The 'Size 0' Controversy
The issue of 'size 0' models (referring to the US size 0, which is equivalent to a UK size 4) has been a concern for many eating disorder campaigners, as they argue that the image portrayed that 'fashion is for slim people' and 'people are usually this size' alters girls' own body image because they compare themselves to this ideal. When the average UK female is a size 14-16, there is plenty of room for a negative comparison to be drawn. When considering that 'plus-size models' start from a size 12, the modelling industry certainly seems to offer an altered view of the reality of female body size and, for a vulnerable person, this could be a contributory factor to developing an eating disorder.
Evaluation
Although there is compelling evidence for the effect of cultural ideals on body image, and that this can possibly lead to the development of eating disorders, many people are not influenced by these ideals to the extent of developing the disorder. This suggests that sociocultural factors may simply be one of a number of risk factors that combine to cause anorexia rather than an explanation in itself.
For example, sociocultural factors may only influence the body image of certain people who already have a predisposition to develop the disorder, such as those with biological factors. Other evidence supporting the sociocultural explanation for anorexia comes from the fact that diagnoses of anorexia have increased hugely since the 1950s, which marked the beginning of the change towards slimmer models and the preoccupation with body image and dieting in the media. In recent years, more males have been diagnosed with anorexia, which coincides with changes in men's magazines to include more diet, fitness and body image articles. Both of these factors suggest there is a relationship between changes in cultural views and increased diagnoses of anorexia.

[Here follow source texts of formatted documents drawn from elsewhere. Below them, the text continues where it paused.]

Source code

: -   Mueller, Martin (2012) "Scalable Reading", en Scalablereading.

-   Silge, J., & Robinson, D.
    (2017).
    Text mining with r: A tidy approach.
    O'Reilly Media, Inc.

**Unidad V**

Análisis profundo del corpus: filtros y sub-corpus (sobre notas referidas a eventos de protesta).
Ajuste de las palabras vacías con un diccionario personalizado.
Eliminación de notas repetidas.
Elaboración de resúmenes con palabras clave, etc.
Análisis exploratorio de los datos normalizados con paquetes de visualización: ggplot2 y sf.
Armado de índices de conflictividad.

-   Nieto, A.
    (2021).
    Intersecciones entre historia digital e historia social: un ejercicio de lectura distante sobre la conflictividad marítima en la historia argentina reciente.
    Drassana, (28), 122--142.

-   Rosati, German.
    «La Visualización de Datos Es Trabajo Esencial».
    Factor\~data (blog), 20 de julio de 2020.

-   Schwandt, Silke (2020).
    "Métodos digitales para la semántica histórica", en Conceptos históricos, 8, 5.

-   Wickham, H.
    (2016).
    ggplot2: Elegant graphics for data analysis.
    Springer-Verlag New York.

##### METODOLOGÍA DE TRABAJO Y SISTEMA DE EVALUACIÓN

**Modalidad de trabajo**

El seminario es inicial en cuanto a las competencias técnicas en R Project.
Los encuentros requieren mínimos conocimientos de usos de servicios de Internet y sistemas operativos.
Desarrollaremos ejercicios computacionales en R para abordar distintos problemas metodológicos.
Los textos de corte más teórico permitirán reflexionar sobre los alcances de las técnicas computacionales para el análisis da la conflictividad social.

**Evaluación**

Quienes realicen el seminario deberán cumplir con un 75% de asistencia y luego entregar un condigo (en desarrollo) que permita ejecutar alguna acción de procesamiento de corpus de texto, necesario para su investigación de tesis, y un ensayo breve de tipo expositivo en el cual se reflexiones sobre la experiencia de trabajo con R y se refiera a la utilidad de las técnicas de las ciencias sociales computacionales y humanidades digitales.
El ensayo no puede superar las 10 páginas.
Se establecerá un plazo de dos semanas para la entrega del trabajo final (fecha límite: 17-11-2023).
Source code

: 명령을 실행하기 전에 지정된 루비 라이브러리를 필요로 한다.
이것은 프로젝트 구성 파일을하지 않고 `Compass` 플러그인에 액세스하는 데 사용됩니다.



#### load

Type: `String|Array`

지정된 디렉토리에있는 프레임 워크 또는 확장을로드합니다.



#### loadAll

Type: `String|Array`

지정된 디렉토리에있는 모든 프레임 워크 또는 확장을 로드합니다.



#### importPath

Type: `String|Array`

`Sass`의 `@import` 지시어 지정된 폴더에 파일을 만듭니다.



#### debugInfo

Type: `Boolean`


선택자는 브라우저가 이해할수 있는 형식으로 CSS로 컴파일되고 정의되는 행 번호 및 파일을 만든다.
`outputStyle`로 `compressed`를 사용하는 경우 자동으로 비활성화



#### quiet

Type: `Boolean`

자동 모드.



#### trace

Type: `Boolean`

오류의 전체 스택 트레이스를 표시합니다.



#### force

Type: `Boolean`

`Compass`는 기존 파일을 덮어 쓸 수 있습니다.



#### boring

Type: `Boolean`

Multifactorial Nature of Anorexia
Despite all of the compelling evidence to suggest that sociocultural factors influence the development of anorexia, the illness is still quite rare in society, and as these images are something everyone is exposed to, we must assume that other factors also combine with sociocultural factors to cause anorexia. Cognitive and personality factors may be a risk factor that, when combined with media images and cultural ideals, increase the likelihood that an individual will become anorexic.
Key Points to Remember:
-
Anorexia nervosa is diagnosed based on three criteria: restriction of energy intake leading to low body weight, intense fear of weight gain, and distorted body image.
-
Genetic factors may play a role, with research identifying potential susceptibility genes (such as the EPHX2 gene on chromosome 1), though it remains unclear to what extent genes explain the cause.
-
Neurotransmitter imbalances in serotonin and dopamine have been found in patients with anorexia, though it's difficult to determine whether these are causes or consequences of malnutrition.
-
Sociocultural factors, including cultural emphasis on slim body ideals and media representations, appear to influence the development of anorexia, particularly in industrialised western societies.
-
Anorexia likely results from a combination of multiple factors (biological, cognitive, sociocultural) rather than a single cause, with certain personality traits like perfectionism increasing vulnerability.